Carry on the passage about INRIM's ultrasound power measurement laboratory from the point where it stops.

> SELECTED EXTRACT:
====

In recent decades ultrasonic applications in medicine have grown dramatically and now cover a wide range of techniques in diagnosis and therapy. The widespread diffusion of these techniques and the introduction of new ones have triggered the need for a metrological support to improve knowledge of the quantity describing ultrasound emitted by a medical device and the interaction between ultrasound and biological tissue.
In recent years INRIM, like other national metrological institutes, has set up a new laboratory for ultrasound field characterization.
The aim of this research activity is to offer a metrological support to medicine in order to improve both safety and efficiency in treatments.
The most important quantity in order to characterise the emission of an ultrasonic transducer is acoustic output power.
For this purpose at INRIM in recent years a primary level system (fig. 1) has been developed based on the radiation force balance principle. The system measures the force exerted on a specific target (reflecting or absorbing ultrasonic radiation) and the temperature of the transmission mean of ultrasounds and calculates the acoustic power emitted by the transducer under investigation.

Fig. 1 Radiation force balance apparatus realized at INRIM.

The reference transmission mean for medical ultrasound is degassed high purity water.
To check the radiation force balance, a series of metrological transducers has been developed with the purpose of becoming a reference transfer standard.
The apparatus covers a range of power between 10 mW and 15 W in a frequency range from 2 MHz to 10 MHz. And the uncertainties associated with the measurement results are comparable with those of the main European laboratory.

====

> RAW DATA:

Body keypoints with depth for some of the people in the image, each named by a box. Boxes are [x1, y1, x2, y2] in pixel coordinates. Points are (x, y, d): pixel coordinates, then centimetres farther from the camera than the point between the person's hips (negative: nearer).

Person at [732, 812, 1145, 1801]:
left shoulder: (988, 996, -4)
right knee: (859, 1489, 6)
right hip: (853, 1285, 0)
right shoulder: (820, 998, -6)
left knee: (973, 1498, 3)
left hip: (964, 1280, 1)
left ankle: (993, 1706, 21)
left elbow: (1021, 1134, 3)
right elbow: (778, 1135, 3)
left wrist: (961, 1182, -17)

====

> TASK OUTPUT:
After a bilateral comparison on ultrasonic power INRIM obtained the CMC (Calibration and Measurement Capability) in the range above mentioned.
INRIM will participate in the early months of 2009 in the CCAUV comparison for ultrasonic power.
While power measurement gives information regarding integral energy released, another important aspect of the metrological problem related to ultrasonic emissions is to identify local and temporal variations in pressure and intensity in the ultrasonic field emitted.
At INRIM PC controlling a scanning system with three motorized micrometric linear actuators that makes it possible to investigate the sound field, has been implemented. Measurements are made in a 200 L water tank where the transducer under inspection is immersed (fig. 2). The scanning system moves the hydrophone in the volume of water affected by the sound field.

Fig. 2 Example of measurement results of spatial distribution of intensity in a plane transversal to the beam axis. Intensity is expressed in dB relative to the spatial peak level.

Hydrophones give a voltage signal related to the pressure on their sensitive area through a calibration curve. A digital storage oscilloscope is used to read the voltage signals that are acquired and processed with dedicated software. This system makes it possible to measure all the parameters related to the local energy released by the ultrasonic transducer and the main indices (Mechanical Index and Thermal Index) pointing out physical effects on tissue insonated.
With the development of these measurement devices the interest is to study new techniques to characterize ultrasound probes with very high power emissions. Particular interest lies in studying transducers used in the newest and most promising therapeutic devices for cancer treatment based on High Intensity Focused Ultrasound (HIFU).
Research activity in this field is integrated in a Joint Research Project under the European project iMERA+ (Implementing the Metrology European Research Area) in which INRIM is involved at present.
Techniques are under study to extend the power measurement capability of INRIM up to 200 W, in the range where no established metrological standard already exists. The techniques used are based on the radiation force balance principle with new targets suitable for high energy released and a new system based on load cells that allow very fast time response. A new fluid based target has been realised and tested with HIFU at a power level up to 70 W.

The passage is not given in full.